The New York Times recently published a long analysis by Adam Liptak about the advantages conferred on small states by their outsized representation in the U.S. Senate. It's an important article, but marred by its inclusion of the Electoral College as part of its analysis.
Liptak's overall argument centers on the fact that the U.S. Senate tilts federal dollars toward residents of smaller states. Consider that the quarter of our population lives in the nation's 31 least populous states has 62 senators, while another quarter of the population in the nation's three most populous states, has only six senators. This incredible distortion means that residents of small towns in Alaska and Vermont are favored over residents of comparable towns in New York and Texas.
But Liptak wrongly suggests that reforming the Electoral College with the National Popular Vote plan for president has anything to do with the inequality between small and large states. It is true that every state, regardless of its population size, is entitled to at least three Electoral College votes, (one for each House and Senate seat) and that, as a result, Wyoming has 192,137 residents per elector, compared to the 691,662, residents per elector in California.
But this math doesn't account for that fact that states allocate electoral votes on a winner-take-all basis. Due to winner-take-all rules, small state math means absolutely nothing to presidential campaigns and to presidents once in office. Instead, one and only one factor governs whether presidential candidates will focus on a given state's potential voters: whether that state is likely to be a swing state in the next election.
With winner-take-all, if one candidate is comfortably ahead in a state -- or, as is the case with some 40 states today, one party is sure to win the state in the next close election, no matter who the candidates are -- then that state's voters are good for only two things to presidential candidates: donating money and influencing voters in swing states.
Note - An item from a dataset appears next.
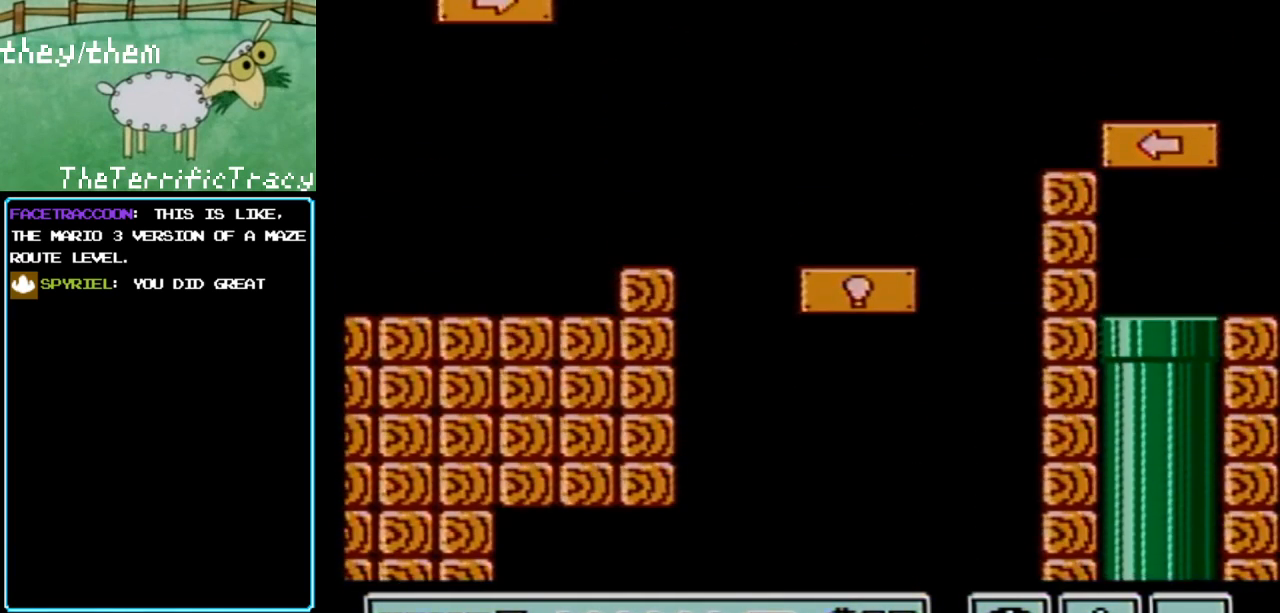
{"buttons": ["B"], "events": [[317, "B", "up"], [433, "B", "down"]]}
Unless they are swing states, presidential candidates will ignore states of all sizes.
In 2012, for example, 24 of the nation's 27 smallest states received neither a single public campaign event after the party conventions nor were targeted by a single dollar in presidential campaign ad money after Mitt Romney became the presumptive Republican nominee on April 11. They were ignored despite their supposed numerical advantage in the Electoral College. In fact, the 8.6 million eligible voters in Ohio received more campaign ads and campaign visits from the major party campaigns than the 42 million eligible voters in those 27 smallest states combined.
In addition, presidents woo states based on swing state status, not population size. Brookings Fellow John Hudak recently analyzed the apportionment of federal grants by the executive branch and found that swing states received about 7.6 percent more federal grants and about 5.7 percent more federal grant money between 1992 and 2008 than would be expected based on patterns in other states.
As a result, the National Popular Vote plan does not "counteract" the excess power of small states. In fact, it does just the opposite, giving voters in small states the attention and electoral clout that they deserve in proportion to their votes. In a national popular vote, in which every vote is equally valuable, presidential candidates would seek to encourage participation and court voters everywhere, working in tandem with state parties trying to win gubernatorial and congressional races.
Underscoring the fact that small states are not helped by current Electoral College rules is small state support for a popular vote. All 50 states have had a representative in Congress sponsor or vote for legislation to switch to a national popular vote over the past 45 years. Hawaii, Vermont, and the District of Columbia, each of which have fewer than five electoral votes, have adopted the National Popular Vote plan, and the plan has passed legislative chambers in eight more states with fewer than eight electoral votes: Arkansas, Connecticut, Delaware, Maine, Nevada, New Mexico, Oregon and Rhode Island.
The myth about the Electoral College and small states is a persistent one, but it's time for our nation's political analysts to get it right. The mathematical bonus small states get from having two senators has a real, practical effect on government policy because of the Senate, not the Electoral College. Rather than balance power between large and small states, the National Popular Vote plan balances influence between a handful of swing states and other Americans, upholding a principle fundamental to any representative democracy: one person, one vote.